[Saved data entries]
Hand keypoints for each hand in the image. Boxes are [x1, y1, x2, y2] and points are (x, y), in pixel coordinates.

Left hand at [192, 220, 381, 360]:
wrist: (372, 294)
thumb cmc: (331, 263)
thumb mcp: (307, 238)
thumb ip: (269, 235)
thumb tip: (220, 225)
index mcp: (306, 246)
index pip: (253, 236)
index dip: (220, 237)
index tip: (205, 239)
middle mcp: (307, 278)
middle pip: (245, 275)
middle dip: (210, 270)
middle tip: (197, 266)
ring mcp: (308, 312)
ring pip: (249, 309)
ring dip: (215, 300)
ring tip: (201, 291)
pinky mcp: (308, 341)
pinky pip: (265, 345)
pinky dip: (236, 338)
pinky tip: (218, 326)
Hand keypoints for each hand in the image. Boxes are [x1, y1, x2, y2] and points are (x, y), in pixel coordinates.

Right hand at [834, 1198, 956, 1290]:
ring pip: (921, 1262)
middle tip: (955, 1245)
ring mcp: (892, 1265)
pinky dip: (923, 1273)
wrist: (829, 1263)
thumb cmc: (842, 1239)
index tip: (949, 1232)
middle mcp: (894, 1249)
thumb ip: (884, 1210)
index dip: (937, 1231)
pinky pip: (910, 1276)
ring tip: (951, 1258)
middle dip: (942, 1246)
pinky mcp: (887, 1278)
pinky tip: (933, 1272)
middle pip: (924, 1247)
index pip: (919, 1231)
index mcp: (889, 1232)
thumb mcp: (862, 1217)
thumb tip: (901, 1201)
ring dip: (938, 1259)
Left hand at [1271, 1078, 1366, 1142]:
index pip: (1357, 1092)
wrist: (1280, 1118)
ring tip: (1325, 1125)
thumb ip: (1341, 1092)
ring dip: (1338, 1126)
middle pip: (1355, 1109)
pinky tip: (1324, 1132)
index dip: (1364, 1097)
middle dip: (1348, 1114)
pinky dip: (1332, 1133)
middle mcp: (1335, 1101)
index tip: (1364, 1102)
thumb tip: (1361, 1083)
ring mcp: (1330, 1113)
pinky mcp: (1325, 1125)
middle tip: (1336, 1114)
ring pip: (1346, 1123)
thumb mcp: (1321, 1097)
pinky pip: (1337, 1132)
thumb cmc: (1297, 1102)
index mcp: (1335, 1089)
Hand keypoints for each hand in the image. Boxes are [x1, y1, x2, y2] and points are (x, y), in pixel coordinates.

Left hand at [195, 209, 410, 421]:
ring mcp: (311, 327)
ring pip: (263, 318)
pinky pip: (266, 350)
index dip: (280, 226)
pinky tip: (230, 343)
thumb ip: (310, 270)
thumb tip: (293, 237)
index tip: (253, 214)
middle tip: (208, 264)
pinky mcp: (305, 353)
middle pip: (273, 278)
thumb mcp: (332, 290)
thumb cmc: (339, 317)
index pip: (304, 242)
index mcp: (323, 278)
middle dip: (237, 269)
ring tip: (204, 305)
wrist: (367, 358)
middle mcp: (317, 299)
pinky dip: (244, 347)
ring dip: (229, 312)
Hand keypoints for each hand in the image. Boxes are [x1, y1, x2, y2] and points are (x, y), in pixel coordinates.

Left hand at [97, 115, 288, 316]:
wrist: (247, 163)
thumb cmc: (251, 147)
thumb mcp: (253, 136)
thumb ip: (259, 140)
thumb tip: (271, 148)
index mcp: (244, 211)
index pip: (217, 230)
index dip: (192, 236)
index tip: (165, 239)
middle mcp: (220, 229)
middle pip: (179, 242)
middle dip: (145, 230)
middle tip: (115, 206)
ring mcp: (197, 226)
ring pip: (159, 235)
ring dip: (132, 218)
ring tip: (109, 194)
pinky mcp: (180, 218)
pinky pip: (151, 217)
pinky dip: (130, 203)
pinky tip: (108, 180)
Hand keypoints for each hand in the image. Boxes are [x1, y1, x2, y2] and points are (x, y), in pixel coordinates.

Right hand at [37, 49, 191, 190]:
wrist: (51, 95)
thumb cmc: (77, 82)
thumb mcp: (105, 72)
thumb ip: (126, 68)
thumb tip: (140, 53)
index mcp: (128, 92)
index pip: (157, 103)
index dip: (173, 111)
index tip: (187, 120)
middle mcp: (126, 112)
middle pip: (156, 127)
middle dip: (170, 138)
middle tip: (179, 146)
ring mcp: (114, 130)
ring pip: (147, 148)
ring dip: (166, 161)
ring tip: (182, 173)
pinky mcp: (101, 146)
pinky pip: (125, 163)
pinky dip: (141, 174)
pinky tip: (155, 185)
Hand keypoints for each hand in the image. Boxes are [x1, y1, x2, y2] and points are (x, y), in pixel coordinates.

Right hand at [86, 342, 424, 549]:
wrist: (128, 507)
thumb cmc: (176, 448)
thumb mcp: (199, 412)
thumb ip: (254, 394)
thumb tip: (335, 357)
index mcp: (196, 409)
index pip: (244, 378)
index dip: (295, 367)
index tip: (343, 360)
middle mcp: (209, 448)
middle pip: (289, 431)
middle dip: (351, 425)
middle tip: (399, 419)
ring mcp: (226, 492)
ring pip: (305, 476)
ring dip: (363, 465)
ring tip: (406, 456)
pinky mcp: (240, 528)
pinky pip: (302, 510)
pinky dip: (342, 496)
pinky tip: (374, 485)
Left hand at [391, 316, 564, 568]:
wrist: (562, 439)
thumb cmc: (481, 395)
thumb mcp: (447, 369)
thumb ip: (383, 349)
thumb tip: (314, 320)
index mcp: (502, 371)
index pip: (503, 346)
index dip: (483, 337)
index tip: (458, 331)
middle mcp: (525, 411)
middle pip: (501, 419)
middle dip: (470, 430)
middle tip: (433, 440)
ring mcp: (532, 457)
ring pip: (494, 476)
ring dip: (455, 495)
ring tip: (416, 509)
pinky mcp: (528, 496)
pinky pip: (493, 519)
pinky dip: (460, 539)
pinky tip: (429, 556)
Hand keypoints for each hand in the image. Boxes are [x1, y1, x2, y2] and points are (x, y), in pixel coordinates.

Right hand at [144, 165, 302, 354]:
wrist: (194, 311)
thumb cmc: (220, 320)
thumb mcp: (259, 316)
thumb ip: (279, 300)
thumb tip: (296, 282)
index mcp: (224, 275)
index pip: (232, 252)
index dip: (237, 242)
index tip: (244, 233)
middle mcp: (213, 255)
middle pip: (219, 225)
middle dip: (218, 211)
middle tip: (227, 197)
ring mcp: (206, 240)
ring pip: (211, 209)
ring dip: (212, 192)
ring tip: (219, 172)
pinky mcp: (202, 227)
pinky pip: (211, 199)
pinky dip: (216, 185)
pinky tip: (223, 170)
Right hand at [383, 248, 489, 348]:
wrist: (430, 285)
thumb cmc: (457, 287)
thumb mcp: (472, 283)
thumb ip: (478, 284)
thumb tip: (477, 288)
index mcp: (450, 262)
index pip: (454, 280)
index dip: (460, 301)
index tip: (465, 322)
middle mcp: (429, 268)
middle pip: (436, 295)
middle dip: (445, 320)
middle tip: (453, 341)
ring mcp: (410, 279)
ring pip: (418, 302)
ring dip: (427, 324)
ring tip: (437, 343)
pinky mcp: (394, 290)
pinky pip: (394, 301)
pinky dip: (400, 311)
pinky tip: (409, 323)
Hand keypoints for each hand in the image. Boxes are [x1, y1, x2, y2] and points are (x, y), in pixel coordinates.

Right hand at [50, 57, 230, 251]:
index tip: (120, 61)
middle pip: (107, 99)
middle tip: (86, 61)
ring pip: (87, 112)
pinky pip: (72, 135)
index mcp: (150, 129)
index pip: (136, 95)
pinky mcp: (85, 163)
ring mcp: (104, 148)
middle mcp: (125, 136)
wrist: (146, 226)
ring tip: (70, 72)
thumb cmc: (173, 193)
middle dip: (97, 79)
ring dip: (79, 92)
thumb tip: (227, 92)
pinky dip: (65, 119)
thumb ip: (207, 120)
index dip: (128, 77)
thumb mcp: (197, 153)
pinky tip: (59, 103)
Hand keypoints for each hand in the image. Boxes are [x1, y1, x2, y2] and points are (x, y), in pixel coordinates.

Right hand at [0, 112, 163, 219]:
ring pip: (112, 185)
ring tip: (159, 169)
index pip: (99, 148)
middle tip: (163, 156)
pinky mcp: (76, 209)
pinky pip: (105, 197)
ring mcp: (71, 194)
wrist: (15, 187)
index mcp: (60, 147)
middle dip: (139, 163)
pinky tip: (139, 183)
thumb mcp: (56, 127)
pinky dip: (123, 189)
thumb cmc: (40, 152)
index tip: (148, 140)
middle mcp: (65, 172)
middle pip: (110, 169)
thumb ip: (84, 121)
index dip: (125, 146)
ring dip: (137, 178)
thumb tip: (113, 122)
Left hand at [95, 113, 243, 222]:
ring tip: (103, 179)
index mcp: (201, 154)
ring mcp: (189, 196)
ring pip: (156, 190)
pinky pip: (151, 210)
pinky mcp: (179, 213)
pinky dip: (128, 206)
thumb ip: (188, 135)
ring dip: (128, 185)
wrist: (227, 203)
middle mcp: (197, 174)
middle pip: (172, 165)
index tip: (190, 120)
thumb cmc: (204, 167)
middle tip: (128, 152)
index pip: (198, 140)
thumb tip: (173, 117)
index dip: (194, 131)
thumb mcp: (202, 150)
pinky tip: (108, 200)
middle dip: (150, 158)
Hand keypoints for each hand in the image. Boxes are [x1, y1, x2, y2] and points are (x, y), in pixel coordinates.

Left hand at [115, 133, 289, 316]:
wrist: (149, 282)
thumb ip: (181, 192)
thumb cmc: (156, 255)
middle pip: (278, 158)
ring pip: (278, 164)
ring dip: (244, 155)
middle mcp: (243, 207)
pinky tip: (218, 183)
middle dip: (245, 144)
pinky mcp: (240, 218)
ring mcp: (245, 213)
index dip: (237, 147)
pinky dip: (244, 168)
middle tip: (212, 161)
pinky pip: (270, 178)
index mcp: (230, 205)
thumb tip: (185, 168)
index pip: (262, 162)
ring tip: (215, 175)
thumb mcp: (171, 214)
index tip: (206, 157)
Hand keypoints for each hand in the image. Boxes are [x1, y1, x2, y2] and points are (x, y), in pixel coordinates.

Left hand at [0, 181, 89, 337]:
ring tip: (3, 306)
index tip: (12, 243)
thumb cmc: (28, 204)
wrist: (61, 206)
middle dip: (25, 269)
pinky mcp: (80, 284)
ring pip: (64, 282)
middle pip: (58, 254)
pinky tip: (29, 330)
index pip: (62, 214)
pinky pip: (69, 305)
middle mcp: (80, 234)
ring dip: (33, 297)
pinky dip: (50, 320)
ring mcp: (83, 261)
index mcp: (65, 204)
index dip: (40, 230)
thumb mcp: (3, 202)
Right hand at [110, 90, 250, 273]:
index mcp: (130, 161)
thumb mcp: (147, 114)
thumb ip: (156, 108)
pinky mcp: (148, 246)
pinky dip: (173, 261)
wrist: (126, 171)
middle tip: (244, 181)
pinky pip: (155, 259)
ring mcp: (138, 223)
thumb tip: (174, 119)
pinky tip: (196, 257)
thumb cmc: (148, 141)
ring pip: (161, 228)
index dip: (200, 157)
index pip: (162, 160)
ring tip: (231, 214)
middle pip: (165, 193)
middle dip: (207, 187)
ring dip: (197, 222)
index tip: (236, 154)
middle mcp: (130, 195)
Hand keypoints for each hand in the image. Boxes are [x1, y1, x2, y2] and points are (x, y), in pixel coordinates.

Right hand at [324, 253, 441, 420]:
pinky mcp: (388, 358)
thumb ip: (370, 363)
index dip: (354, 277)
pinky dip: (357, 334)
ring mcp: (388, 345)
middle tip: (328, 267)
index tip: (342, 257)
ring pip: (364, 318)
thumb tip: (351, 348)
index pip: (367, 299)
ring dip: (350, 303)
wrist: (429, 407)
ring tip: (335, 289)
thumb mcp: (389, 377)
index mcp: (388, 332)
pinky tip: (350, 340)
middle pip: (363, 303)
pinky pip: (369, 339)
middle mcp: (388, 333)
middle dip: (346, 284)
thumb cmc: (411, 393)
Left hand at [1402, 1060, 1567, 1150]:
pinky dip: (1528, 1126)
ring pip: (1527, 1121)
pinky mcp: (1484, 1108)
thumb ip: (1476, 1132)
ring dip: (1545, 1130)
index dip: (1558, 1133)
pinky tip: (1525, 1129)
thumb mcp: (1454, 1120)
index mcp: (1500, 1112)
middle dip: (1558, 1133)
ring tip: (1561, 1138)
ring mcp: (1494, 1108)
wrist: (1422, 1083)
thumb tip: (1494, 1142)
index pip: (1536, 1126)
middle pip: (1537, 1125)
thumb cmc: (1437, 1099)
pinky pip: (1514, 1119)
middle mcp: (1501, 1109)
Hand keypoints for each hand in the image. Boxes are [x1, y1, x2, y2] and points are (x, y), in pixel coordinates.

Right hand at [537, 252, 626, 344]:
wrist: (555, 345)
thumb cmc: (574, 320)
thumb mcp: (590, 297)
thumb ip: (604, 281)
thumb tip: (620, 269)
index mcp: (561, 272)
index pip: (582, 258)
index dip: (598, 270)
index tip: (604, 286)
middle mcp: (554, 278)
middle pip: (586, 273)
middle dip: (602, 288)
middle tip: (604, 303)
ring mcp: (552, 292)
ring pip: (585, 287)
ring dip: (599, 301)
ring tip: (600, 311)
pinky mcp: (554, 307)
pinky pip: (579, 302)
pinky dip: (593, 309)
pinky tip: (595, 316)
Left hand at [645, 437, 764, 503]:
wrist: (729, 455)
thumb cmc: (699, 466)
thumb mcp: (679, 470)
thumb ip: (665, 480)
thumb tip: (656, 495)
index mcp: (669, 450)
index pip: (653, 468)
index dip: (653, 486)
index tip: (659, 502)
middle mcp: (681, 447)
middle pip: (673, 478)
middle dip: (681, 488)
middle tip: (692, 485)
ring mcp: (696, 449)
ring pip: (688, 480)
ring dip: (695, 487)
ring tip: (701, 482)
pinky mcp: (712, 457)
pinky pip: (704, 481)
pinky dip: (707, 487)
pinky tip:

[PROBLEM REQUIREMENTS]: Give again exactly, and only, the lines above starting at the one with "pinky dip: (1528, 1126)" and ending at the one with "middle mcp: (1501, 1109)".

[WRITTEN SOLUTION]:
pinky dip: (1528, 1126)
ring pip: (1527, 1121)
pinky mcp: (1484, 1108)
thumb ip: (1476, 1132)
ring dip: (1545, 1130)
index dip: (1558, 1133)
pinky tip: (1525, 1129)
thumb mcp: (1454, 1120)
index mcp: (1500, 1112)
middle dip: (1558, 1133)
ring tip: (1561, 1138)
ring mcp: (1494, 1108)
wrist: (1422, 1083)
thumb tip: (1494, 1142)
index pip: (1536, 1126)
middle pip: (1537, 1125)
thumb cmc: (1437, 1099)
pinky pip: (1514, 1119)
middle mcp: (1501, 1109)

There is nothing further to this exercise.